После этого Валечка пошла на курсы секретарей-референтов. Люба, поднатужившись, заплатила за них пятьсот рублей. И не зря, потому что дочка всё-таки получила свидетельство и направление на работу в хорошую торговую фирму. Правда, проработала всего два дня, а на третий пришла к ней какая-то подружка, кажется, её Юлькой зовут, и предложила: "Давай, Валюха, отметим начало твоей трудовой биографии".
Куда и с кем они забурились после ресторана - этого Люба у дочки до сих пор так и не выпытала. Три дня новоиспеченная референтка не появлялась в фирме и её, конечно, уволили.
Юлька, чувствуя свою вину, предложила разнесчастной Валечке не тратить материнские деньги на поднаём комнатки у одинокой старушки, а поселиться вместе с ней в шикарном доме в центре города. Откуда у этой мокрощёлки были средства, чтобы снимать такую дорогую квартиру, это было покрыто мраком тайны. Впрочем, дочка недолго побыла приживалкой. Как-то приезжает на побывку домой и сообщает: " А я, мамочка, кажется, замуж выхожу. Его зовут Юра. Он меня старше на шесть лет, работает охранником в частной фирме, есть квартира, машина и дача. Мы уже вместе живём..."
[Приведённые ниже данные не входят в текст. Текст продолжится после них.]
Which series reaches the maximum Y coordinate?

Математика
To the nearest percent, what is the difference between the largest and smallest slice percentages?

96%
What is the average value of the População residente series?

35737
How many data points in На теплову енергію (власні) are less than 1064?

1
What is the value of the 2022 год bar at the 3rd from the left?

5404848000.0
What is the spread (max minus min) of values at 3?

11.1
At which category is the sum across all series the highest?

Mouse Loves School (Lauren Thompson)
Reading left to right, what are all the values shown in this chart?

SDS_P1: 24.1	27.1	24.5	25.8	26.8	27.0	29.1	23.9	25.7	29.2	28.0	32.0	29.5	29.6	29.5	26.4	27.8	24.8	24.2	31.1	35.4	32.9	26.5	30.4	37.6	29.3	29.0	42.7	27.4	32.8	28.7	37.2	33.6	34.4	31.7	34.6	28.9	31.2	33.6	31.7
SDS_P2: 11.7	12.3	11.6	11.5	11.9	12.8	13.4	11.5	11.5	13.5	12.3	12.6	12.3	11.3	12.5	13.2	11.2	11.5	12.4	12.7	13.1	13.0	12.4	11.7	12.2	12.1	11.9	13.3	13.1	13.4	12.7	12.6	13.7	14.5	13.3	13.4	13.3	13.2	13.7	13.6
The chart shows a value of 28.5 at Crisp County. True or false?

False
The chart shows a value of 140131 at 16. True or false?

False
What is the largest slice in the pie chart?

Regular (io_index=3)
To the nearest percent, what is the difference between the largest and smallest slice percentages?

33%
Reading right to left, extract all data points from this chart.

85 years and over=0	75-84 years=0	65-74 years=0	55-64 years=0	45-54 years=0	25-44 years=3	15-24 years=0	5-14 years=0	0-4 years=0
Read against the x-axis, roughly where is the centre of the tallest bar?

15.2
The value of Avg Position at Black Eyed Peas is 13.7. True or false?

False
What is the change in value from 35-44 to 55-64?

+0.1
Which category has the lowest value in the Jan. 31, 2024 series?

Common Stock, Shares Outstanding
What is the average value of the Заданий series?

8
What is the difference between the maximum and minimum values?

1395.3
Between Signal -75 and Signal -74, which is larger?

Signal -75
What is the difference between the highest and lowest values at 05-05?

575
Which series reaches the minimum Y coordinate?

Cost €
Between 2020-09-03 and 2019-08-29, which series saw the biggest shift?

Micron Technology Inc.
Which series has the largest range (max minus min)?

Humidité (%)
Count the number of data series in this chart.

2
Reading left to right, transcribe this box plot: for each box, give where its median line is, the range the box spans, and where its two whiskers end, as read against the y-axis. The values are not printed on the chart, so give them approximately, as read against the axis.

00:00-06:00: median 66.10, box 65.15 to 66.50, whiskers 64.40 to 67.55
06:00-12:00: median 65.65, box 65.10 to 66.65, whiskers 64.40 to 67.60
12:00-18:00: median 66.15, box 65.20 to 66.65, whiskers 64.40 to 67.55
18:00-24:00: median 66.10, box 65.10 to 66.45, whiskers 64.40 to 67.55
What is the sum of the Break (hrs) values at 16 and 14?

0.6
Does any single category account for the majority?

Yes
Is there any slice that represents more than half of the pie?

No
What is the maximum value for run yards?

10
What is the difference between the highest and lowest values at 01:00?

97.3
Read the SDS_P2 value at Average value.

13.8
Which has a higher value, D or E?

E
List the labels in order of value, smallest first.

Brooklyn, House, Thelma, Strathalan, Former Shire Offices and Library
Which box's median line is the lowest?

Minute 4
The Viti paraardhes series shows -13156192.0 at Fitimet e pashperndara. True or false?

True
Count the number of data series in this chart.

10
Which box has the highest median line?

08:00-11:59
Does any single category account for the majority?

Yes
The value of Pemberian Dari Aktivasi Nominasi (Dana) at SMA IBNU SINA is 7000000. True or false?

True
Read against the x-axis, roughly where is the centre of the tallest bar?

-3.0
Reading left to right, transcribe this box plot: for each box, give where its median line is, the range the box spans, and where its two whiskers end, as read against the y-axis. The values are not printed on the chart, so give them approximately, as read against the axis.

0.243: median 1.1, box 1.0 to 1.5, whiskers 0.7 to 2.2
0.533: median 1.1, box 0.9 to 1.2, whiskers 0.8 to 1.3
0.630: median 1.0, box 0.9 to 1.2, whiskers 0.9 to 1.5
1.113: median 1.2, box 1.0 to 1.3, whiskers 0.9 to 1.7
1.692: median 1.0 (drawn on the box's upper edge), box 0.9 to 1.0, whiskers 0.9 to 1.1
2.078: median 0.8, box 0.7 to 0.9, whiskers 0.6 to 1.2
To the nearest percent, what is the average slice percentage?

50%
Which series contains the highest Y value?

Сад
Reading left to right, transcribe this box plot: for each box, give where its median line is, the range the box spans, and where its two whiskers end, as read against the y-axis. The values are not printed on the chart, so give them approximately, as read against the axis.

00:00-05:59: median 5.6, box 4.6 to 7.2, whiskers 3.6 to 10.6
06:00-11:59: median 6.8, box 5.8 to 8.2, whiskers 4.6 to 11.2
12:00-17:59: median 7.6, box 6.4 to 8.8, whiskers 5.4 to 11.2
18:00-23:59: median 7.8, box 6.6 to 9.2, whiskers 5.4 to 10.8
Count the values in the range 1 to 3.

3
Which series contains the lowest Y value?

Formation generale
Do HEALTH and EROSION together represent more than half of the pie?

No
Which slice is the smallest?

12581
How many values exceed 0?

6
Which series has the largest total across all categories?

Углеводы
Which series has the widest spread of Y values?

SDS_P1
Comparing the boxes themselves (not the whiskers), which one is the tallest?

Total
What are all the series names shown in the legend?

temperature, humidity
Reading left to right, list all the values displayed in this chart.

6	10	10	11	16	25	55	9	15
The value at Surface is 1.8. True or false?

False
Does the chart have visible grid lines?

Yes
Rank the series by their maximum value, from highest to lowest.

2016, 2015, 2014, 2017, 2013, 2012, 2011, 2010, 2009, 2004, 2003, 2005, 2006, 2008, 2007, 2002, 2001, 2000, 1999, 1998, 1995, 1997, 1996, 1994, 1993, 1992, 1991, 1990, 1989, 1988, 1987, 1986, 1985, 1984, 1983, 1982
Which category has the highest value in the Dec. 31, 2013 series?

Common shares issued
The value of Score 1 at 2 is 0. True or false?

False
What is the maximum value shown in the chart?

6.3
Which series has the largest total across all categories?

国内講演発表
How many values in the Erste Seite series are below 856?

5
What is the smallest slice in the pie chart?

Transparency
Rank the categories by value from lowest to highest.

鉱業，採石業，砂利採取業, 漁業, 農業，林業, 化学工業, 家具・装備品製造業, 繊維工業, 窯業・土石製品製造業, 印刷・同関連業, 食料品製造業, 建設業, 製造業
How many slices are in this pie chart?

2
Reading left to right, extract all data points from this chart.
Люба, как сумасшедшая, помчалась в Хабаровск, чтобы посмотреть на этого Юру с квартирой, машиной и дачей. Приехала, кажется, не вовремя: у молодых как раз гости были, дым коромыслом, музыка гремит, танцы-шманцы, звон бокалов. На Любу никто и внимания не обратил, а Валечка только и сказала: " Чего прискакала? Я же сказала: не приезжать, пока сами не позовём". Но будущий зятёк, к утру протрезвевший, отругал неласковую Валечку, сбегал за пивом, сам сжарил яичницу с ветчиной и, угощая Любу, признался: " Я вашу дочку люблю и никогда не обижу". Однако со свадьбой они что-то не спешили. Валечка нигде не работала, говорила, что без прописки никуда не берут. Но Люба по этому поводу уже не переживала. Главное, считала она, дочка встретила хорошего человека, а всё остальное как-нибудь образуется.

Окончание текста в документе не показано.